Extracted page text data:
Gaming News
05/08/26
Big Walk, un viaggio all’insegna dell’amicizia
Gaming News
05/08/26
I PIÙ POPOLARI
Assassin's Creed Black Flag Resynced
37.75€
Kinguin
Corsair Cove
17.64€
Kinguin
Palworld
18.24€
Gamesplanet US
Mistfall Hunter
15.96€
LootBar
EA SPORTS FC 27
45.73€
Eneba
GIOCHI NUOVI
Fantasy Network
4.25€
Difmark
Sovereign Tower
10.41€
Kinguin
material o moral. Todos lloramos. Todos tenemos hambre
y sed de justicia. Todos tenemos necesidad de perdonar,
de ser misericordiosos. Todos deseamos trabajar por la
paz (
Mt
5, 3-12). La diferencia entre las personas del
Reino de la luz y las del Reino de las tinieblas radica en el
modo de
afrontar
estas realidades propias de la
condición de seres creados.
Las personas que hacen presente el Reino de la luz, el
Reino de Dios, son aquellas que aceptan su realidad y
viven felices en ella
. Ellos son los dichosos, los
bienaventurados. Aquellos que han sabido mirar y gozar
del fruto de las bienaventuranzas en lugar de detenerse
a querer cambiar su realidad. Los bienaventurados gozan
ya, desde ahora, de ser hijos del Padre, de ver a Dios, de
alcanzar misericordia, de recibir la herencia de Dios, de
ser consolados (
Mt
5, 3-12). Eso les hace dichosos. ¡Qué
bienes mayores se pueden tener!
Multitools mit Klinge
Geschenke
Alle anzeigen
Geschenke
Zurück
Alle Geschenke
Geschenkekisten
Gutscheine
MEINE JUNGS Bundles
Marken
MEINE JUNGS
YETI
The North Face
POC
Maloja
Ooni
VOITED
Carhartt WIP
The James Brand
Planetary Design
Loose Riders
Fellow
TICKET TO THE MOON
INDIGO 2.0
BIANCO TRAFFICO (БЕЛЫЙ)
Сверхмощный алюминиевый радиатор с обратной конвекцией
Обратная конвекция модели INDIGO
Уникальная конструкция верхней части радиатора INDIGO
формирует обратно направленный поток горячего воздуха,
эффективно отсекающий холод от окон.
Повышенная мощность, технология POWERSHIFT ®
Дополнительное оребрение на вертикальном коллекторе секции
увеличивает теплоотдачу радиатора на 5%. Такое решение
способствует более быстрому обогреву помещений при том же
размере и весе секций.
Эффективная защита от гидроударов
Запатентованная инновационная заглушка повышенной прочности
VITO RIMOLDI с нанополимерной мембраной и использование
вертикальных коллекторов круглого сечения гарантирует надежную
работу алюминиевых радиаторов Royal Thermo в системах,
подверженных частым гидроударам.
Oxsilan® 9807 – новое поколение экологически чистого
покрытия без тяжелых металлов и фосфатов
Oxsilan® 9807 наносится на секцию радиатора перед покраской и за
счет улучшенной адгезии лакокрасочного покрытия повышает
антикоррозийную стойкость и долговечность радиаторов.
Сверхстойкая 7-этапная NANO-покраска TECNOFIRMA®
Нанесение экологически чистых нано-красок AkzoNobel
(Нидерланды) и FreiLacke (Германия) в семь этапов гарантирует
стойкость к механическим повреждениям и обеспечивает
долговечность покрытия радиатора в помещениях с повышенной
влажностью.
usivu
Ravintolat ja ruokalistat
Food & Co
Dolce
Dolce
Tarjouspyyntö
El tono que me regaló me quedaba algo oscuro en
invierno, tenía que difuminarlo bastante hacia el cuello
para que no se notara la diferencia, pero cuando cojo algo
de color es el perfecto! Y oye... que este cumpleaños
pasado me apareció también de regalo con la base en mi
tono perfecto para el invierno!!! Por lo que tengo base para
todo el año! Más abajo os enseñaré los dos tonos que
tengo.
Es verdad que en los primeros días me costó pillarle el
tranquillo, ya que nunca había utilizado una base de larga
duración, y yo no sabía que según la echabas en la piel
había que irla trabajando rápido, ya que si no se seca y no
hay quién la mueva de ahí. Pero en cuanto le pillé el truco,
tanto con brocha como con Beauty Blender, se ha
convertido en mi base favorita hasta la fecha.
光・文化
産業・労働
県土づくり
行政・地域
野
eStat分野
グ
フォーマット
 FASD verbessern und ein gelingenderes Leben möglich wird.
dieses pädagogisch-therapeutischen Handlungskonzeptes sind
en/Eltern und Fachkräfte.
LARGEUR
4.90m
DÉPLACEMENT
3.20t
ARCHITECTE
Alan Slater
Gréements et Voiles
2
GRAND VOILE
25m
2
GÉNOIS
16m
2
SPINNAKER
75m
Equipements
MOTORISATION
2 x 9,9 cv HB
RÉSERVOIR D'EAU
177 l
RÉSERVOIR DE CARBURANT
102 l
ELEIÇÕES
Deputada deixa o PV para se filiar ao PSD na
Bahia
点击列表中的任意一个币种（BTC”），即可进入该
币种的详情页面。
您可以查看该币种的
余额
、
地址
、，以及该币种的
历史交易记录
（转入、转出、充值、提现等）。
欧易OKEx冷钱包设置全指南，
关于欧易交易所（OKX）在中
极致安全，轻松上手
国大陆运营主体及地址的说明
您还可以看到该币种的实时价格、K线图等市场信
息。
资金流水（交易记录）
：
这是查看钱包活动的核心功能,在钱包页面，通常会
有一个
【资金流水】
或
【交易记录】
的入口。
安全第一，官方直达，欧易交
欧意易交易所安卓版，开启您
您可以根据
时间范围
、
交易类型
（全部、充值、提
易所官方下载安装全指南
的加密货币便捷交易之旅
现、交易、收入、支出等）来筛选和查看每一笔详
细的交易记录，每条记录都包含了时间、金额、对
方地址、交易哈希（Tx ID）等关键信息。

JOB ITEM: When a line among the entries above contains "Reino", copy it.

PROBLEM SOLUTION:
Reino de la luz y las del Reino de las tinieblas radica en el
Las personas que hacen presente el Reino de la luz, el
Reino de Dios, son aquellas que aceptan su realidad y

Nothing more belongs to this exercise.